Carefully checking your emails for legitimacy is first and foremost. In addition to ensuring emails are legitimate, it is helpful to be aware of some specific types of phishing attacks. This way you can recognize other ways to indicate something “phishy” is going on.
- Deceptive Phishing – Email appearing to be from a legitimate contact tricking you into giving out personal information or to download a harmful file to your device.
- Spear Phishing – More sophisticated form of deceptive phishing using specific details from research that the scammer uses to make it more customized to the individual or business.
- CEO Fraud – Attempt to trick executives specifically to give out login credentials, sensitive company information, or used to get income tax information (W-2 phishing) about employees.
- Vishing – Phone calls are the method for this type of attack. Calls appear to come from a number that may be familiar to you, your location, a bank, or another company you are known to do business with.
- Smishing – Smishing happens via text messages. Large group of recipients are contacted by a disguised scammer using a generic greeting in an attempt to get a response from a “bite”.

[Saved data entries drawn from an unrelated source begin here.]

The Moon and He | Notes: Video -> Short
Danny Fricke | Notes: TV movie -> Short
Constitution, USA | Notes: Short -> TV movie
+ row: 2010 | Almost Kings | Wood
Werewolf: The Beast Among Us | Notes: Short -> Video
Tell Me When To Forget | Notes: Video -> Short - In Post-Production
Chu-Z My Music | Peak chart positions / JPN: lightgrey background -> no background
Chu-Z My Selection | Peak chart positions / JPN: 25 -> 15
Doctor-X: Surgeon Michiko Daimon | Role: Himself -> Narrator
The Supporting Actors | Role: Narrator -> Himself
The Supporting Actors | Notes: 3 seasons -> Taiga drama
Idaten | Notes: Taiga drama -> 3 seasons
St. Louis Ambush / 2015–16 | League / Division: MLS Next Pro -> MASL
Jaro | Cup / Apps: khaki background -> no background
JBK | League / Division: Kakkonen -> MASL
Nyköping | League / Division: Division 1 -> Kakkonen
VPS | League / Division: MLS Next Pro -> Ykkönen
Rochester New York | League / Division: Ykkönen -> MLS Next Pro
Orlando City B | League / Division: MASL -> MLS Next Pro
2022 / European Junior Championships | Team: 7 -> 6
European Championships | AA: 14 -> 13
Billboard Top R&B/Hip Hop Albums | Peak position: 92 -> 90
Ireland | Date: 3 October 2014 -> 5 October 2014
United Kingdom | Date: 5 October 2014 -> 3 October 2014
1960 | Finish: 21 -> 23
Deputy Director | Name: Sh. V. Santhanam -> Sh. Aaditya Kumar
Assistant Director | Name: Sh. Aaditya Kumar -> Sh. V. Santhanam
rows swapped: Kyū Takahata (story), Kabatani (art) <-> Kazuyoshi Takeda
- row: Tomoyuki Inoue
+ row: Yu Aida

- Pharming – Hackers use cache poisoning against a domain name system to change the IP address of a legitimate and safe website so visitors who attempt to go the site get redirected to a malicious site.
All of these phishing attacks are created to exploit personal/confidential information from the individual. They will use emails, phone calls, text messages, or even redirected websites to attempt to deceive individuals and businesses.
Knowing some cybersecurity basics and practicing them will help protect you, your business, and reduce the risk of a cyber attack.
What to look for and what to avoid:
- Generic greetings or salutations
- Grammatical mistakes and/or spelling errors
- Be cautious of what information you make available on social media accounts
- Avoid public postings and comments containing information that can help scammers target you
- Don’t answer calls from numbers that don’t display a valid name on the caller ID, if you do answer the call get off the call as soon as possible, and if possible block the number.
- Ignore or delete text messages, or emails that appear to be spam or junk. Do not reply to those messages. If you feel it may be legitimate, call – don’t text – the company to discuss the matter over the phone.
The best defense against these phishing techniques is you. Be diligent and take extra time on researching anything you feel is suspicious. Have good antivirus protection, spam protection, and maintain your devices system updates. Only enter login credentials on websites if you see the HTTPS-protected acronym or the lock symbol next to the website name. Secure all of the devices on your network and help others by teaching them the importance of security.